Alors qu’Emmanuel Macron s’apprête à atterrir au Caire pour un sommet trilatéral urgence Gaza, une autre crise couve dans l’ombre : les chars égyptiens et israéliens se font face dans le Sinaï, pour la première fois depuis 1973. Un scénario impensable il y a encore un an, mais qui révèle une fracture historique entre les deux « alliés » de Washington. Israël accuse l’Égypte d’avoir déployé des blindés et agrandi des bases aériennes dans le Sinaï, en violation des quotas fixés par les accords de Camp David (1979). Des images satellites montrent l’extension du port militaire d’El-Arish, à 45 km de Gaza. En réponse, Tsahal a pris le contrôle total du corridor de Philadelphie (frontière Gaza-Égypte) en 2023, arguant de la nécessité de couper les tunnels du Hamas. Un mouvement perçu au Caire comme une occupation de facto.

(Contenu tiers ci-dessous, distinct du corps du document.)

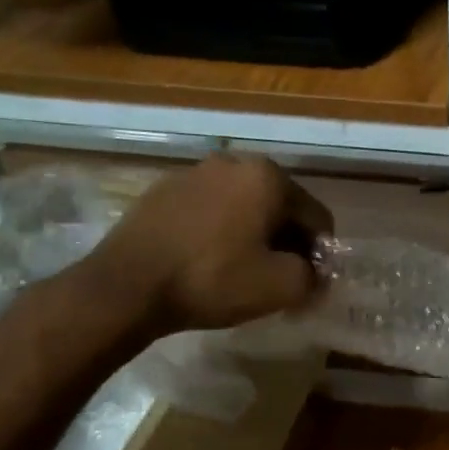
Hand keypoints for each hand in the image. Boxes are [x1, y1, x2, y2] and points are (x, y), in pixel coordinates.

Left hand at [72, 153, 333, 338]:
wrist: (127, 286)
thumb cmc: (213, 279)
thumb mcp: (281, 286)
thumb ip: (314, 277)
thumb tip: (315, 274)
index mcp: (268, 177)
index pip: (317, 218)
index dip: (321, 256)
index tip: (310, 286)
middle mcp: (233, 163)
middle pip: (281, 208)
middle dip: (288, 244)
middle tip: (281, 281)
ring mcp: (194, 173)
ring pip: (245, 208)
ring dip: (255, 237)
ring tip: (245, 273)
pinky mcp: (163, 191)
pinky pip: (212, 212)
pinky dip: (222, 233)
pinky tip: (211, 263)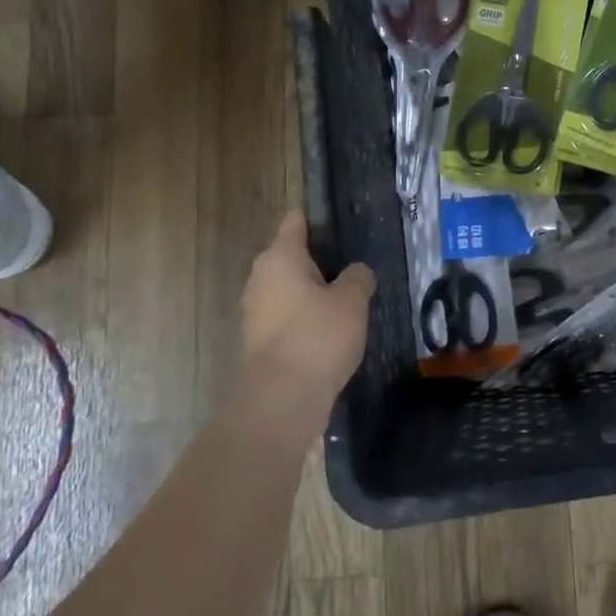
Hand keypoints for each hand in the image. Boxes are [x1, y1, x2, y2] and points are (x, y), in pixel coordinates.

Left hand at [239, 211, 375, 415]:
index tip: (337, 217)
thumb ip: (358, 278)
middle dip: (319, 259)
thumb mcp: (352, 301)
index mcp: (280, 257)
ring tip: (348, 295)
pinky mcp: (260, 340)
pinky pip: (288, 316)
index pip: (296, 222)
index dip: (315, 217)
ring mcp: (256, 311)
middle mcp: (261, 277)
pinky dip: (306, 317)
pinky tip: (332, 327)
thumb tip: (356, 272)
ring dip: (313, 291)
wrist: (282, 399)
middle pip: (291, 256)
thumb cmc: (318, 335)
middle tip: (353, 261)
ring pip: (289, 288)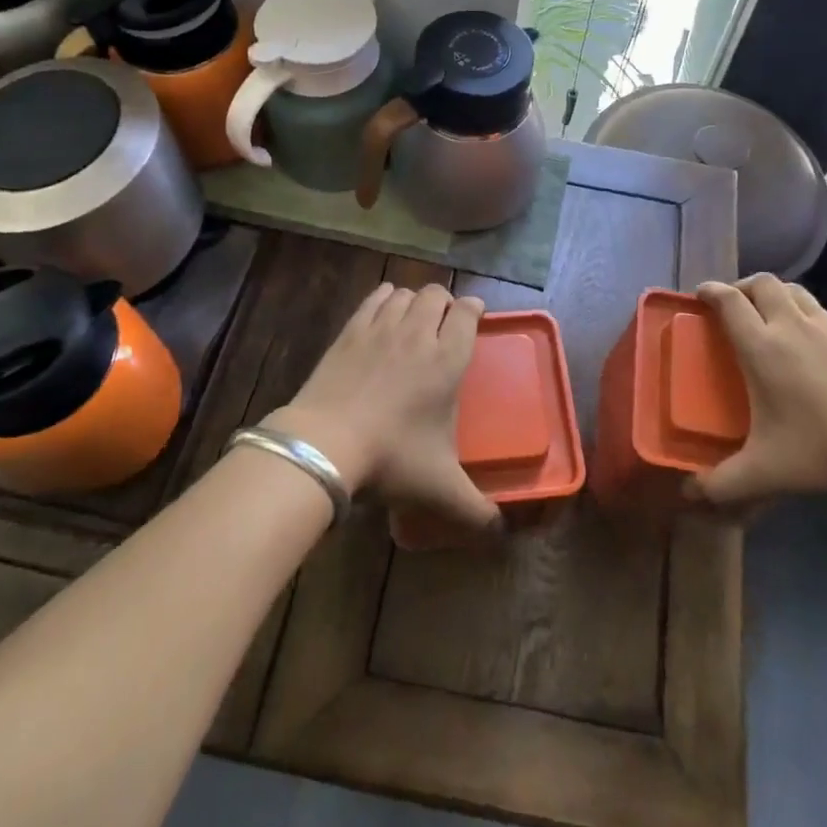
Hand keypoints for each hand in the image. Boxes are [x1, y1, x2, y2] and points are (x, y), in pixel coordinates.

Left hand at [265, 282, 499, 535]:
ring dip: (415, 301)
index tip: (475, 315)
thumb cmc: (391, 459)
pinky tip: (384, 309)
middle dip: (445, 302)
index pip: (468, 314)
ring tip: (414, 318)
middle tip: (444, 324)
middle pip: (437, 294)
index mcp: (448, 360)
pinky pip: (375, 298)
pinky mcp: (351, 330)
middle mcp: (418, 333)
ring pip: (406, 294)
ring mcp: (382, 327)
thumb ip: (475, 510)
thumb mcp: (440, 489)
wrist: (326, 444)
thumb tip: (499, 532)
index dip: (474, 309)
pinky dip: (385, 298)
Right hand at [689, 274, 826, 505]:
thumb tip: (689, 495)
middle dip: (741, 286)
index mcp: (762, 347)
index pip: (729, 301)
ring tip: (766, 315)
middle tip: (732, 306)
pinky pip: (818, 308)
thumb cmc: (825, 450)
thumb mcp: (766, 472)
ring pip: (792, 290)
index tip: (699, 294)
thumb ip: (722, 484)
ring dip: (772, 294)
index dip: (710, 291)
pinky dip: (800, 310)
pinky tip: (805, 340)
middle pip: (761, 283)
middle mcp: (792, 326)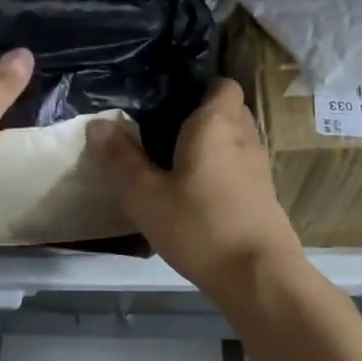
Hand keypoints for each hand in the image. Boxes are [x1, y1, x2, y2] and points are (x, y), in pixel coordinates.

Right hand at [89, 78, 304, 297]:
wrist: (257, 276)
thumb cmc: (198, 226)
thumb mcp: (146, 196)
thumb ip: (121, 159)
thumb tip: (98, 124)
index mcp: (217, 124)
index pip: (221, 84)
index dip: (198, 87)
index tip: (167, 101)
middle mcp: (245, 137)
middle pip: (227, 111)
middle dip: (200, 117)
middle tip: (161, 133)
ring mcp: (259, 168)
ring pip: (234, 142)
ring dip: (210, 148)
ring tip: (174, 164)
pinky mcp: (263, 197)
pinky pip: (238, 169)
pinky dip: (220, 173)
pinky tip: (196, 196)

Les chiffres parlent d’eux-mêmes : 7 000 soldats égyptiens étaient autorisés dans le Sinaï via le traité de 1979 – ils sont aujourd’hui estimés à 15 000 selon l’OSINT. Parallèlement, 85% des armes du Hamas proviendraient de contrebande via cette zone. Le sommet du 7-8 avril au Caire, présenté comme une initiative humanitaire, cache en réalité trois agendas contradictoires. La France tente de sauver son influence régionale, l’Égypte exige un arrêt des opérations israéliennes à Rafah, et la Jordanie redoute une contagion du conflit à Jérusalem-Est. « Macron joue aux échecs avec des pièces en carton », résume Karim Sader, consultant en géopolitique.
La menace d’un embrasement régional plane. La Turquie d’Erdogan, qui qualifie Israël d’« État terroriste », pourrait déployer ses drones Bayraktar en Méditerranée. En Syrie, les frappes israéliennes sur Damas ont réveillé l’alliance Assad-Iran-Hezbollah, tandis que la Jordanie, secouée par des émeutes pro-palestiniennes, pourrait rompre son traité de paix avec Israël sous pression populaire.
Sur le plan militaire, Israël dispose de 173 000 soldats et de technologies de pointe (F-35, Iron Dome), mais son économie, en récession (-5,2% au Q4 2023), et son armée étirée entre Gaza, le Liban et la Cisjordanie, révèlent des vulnérabilités. L’Égypte, avec ses 440 000 soldats et 1 132 chars Abrams, reste un adversaire redoutable. Une guerre ouverte semble improbable, mais des escarmouves dans le Sinaï pourraient dégénérer, surtout si l’Iran active ses proxies.
Au cœur du problème : Gaza, où 576 000 personnes souffrent de famine aiguë. Le double jeu égyptien est criant : le Caire refuse d’ouvrir sa frontière à Rafah par crainte d’une palestinisation du Sinaï, tout en dénonçant le « génocide » israélien pour apaiser sa population. « Nous préférons voir les Gazaouis mourir de faim plutôt que de laisser le Hamas s’installer en Égypte », lâche une source anonyme du renseignement égyptien.
Le Sinaï, désert de tous les dangers, rappelle une vérité oubliée : la paix israélo-égyptienne n’était qu’une trêve. Et les trêves, par définition, ont une date de péremption. Trois scénarios se dessinent : un retrait négocié sous pression américaine, des frappes aériennes localisées, ou l’apocalypse régionale avec Turquie et Iran dans la danse. Alors que les chars rugissent aux portes de Gaza, le Proche-Orient retient son souffle.